In conclusion, this case implies that we should not overlook the clinical presentation of hypertonicity and be aware of the possibility of genetic causes in pediatric patients with developmental delay presenting with the phenotype of cerebral palsy. Subtle physical anomalies and brain image results may also be important clues for diagnosis.

Conflict of interest

The authors declare that they do not have any conflicts of interest.


This research was supported by a grant from the Korea Health Technology R&D Project through the Korea Health Industry Development Institute (KHIDI), funded by the Ministry of Health & Welfare, Republic of Korea (grant number: HI16C1559).

Authors’ Contributions

Conception and design: MYK. Acquisition of data: HK, WP, IL. Analysis and interpretation of data: IL, SHP. Drafting the article: IL, SHP. Critical revision of the article: SHS, MRS, MYK. Final approval of the version to be published: all authors.

Fig. 1. Dysmorphism observed in the patient. (A) Smooth philtrum. (B) Low set ear.
Fig. 2. Brain MRI (T1-weighted, axial [A] and sagittal [B]). Suspected decreased white matter volume in parietal areas, with a small splenium and posterior body of corpus callosum.
Fig. 3. Genetic testing results. (A) High-resolution chromosome study showed an additional small metacentric marker chromosome. (B) Multiplex ligation-dependent probe amplification results (SALSA P070 subtelomeric probemix) indicated duplication of the 18p11.32 region. (C) Fluorescence in situ hybridization using CEP 18 (D18Z1) SpectrumOrange probe showed that monocentric marker chromosome was of chromosome 18 origin. Results summary: 47, XX, +mar.ish i(18)(p10)(D18Z1+).
Fig. 4. Changes in functional assessment scores. GMFM, Gross Motor Function Measure; BSID, Bayley Scales of Infant and Toddler Development.

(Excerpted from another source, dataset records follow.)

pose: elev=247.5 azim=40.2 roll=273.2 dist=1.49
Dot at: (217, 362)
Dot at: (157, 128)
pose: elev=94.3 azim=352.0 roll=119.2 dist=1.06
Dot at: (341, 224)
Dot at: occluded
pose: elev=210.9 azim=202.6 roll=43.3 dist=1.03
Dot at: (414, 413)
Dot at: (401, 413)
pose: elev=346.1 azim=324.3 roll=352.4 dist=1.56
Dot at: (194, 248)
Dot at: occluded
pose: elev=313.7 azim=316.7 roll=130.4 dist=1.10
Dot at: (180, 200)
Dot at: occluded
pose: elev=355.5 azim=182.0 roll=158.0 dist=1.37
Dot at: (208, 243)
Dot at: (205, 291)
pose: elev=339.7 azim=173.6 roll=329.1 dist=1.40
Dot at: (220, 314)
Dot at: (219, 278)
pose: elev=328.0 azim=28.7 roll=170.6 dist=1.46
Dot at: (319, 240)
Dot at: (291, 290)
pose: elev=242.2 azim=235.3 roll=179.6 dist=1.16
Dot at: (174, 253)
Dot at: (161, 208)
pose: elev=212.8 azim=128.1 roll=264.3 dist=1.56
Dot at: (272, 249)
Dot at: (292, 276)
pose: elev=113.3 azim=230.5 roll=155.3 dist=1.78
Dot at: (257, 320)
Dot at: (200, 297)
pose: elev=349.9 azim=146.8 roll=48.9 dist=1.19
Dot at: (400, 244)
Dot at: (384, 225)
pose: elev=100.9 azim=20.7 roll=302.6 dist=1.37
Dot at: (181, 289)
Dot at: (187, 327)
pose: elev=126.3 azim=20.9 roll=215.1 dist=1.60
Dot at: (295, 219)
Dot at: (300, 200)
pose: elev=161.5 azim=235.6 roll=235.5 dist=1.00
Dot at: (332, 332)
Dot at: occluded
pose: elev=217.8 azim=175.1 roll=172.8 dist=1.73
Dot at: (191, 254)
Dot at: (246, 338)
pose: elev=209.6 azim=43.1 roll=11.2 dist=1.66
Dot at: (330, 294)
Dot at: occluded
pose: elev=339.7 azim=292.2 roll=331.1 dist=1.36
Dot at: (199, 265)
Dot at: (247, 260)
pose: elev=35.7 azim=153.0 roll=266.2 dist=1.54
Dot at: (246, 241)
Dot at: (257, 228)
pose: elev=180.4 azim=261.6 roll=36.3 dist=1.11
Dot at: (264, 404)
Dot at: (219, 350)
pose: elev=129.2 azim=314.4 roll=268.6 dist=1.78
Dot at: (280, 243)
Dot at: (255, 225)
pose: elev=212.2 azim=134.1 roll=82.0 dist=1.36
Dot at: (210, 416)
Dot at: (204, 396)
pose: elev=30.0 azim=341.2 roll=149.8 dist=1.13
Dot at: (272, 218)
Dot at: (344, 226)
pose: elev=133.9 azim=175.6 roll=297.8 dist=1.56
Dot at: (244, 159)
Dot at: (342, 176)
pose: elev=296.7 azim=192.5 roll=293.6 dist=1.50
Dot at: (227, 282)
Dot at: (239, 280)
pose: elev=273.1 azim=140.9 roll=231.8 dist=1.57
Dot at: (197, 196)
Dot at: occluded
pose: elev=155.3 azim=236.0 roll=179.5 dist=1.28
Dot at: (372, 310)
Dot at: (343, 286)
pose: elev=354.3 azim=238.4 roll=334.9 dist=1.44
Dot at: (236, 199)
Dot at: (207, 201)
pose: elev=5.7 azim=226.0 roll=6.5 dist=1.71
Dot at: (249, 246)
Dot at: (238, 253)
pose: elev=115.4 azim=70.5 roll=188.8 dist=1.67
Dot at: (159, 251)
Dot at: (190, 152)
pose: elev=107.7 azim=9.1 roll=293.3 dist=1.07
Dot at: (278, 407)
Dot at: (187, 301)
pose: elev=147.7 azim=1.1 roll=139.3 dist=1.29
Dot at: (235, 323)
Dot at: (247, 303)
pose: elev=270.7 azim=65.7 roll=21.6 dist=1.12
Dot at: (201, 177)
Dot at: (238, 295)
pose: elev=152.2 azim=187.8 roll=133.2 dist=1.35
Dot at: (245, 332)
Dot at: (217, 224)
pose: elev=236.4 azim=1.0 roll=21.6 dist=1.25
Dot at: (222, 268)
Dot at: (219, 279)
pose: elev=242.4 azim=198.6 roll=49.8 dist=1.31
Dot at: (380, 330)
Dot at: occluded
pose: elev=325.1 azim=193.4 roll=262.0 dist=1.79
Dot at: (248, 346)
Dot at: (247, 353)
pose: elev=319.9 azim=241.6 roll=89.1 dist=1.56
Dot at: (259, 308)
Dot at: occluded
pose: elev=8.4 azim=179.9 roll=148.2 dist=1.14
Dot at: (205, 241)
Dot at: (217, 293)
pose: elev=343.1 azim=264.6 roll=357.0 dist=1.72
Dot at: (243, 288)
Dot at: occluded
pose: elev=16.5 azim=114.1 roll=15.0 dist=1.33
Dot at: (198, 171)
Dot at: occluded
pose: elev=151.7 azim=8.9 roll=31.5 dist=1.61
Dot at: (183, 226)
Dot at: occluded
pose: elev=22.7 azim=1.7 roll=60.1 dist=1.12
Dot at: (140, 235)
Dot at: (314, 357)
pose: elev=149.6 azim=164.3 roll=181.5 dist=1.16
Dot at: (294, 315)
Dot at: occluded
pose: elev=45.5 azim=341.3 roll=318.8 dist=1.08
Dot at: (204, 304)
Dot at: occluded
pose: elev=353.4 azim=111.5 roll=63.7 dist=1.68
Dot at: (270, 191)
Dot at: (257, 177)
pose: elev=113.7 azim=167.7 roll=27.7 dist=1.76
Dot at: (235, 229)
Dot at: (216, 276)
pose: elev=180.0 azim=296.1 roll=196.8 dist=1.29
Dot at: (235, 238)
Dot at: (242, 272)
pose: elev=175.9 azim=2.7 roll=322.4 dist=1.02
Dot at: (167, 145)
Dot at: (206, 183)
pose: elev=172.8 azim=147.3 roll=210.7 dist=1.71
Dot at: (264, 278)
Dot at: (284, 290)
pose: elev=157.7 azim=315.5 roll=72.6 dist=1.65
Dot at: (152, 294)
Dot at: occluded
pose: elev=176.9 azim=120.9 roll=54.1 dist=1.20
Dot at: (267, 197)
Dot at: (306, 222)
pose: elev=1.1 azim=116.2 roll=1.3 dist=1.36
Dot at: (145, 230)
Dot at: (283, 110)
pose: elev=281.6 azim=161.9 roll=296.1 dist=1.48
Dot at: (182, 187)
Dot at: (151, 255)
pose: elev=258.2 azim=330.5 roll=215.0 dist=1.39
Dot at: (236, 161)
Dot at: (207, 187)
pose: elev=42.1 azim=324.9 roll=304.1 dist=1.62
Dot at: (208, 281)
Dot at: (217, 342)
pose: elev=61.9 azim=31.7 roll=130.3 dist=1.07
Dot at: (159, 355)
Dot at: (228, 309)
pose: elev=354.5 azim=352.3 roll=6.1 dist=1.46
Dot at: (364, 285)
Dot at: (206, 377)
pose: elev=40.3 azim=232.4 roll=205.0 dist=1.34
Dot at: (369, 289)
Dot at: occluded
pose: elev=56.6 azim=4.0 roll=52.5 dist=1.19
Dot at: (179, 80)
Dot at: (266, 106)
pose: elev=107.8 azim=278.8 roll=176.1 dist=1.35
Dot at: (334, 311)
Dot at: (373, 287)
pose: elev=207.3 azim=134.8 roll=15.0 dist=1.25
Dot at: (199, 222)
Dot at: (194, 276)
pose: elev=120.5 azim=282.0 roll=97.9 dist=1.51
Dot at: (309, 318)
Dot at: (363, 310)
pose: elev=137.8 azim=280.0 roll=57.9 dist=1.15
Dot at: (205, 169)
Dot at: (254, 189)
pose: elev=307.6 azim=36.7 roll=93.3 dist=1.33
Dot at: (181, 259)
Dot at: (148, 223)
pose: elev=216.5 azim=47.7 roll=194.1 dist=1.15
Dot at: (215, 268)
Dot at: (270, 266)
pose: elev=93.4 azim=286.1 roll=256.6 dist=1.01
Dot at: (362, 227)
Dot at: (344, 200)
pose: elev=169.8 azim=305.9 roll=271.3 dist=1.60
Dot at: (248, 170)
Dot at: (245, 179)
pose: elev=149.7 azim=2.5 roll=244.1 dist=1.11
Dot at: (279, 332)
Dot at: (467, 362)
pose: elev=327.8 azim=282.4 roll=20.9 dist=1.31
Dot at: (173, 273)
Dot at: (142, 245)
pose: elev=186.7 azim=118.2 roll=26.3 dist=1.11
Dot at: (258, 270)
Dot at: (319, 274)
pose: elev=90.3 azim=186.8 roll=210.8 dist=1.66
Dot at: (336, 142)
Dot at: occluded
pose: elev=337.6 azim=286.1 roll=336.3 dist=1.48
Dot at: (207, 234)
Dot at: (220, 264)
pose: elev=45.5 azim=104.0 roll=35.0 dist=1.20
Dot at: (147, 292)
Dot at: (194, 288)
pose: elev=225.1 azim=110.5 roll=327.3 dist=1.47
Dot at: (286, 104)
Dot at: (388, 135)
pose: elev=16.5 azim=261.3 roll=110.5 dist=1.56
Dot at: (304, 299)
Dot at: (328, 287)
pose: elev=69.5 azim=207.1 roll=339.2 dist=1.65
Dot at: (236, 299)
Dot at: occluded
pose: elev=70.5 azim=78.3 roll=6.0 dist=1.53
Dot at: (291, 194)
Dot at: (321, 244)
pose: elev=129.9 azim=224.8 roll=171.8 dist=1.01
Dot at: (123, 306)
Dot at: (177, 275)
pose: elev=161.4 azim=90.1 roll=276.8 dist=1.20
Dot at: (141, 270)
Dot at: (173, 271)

Comparison of our case with the known phenotype of tetrasomy 18p

Clinical finding Literaturea This case Total
Developmental delay 108/108 Yes 109/109
Dysmorphic features 108/108 Yes 109/109
Smooth philtrum 27/31 Yes 28/32
Small ears 16/31 No 16/32
Abnormal muscle tone (hypertonia or hypotonia) 79/108 Yes 80/109
Congenital heart disease 23/98 No 23/99
Abnormal brain MRI 11/17 Yes 12/18
Myelomeningocele 6/108 No 6/109
Seizure 23/108 No 23/109
Microcephaly 51/108 Yes 52/109
Strabismus 41/90 No 41/91
Recurrent otitis media 38/108 No 38/109
Constipation 35/108 Yes 36/109
Neonatal complication 70/108 No 70/109
Growth retardation 30/108 No 30/109
Hearing loss 11/94 No 11/95

MRI, magnetic resonance imaging.

aValues are presented as data from references [3]/[4].

Data from the article of Sebold C et al. (Am J Med Genet 2010;152:2164-72) [3]; Bawazeer S et al. (Appl Clin Genet 2018;11:9-14) [4].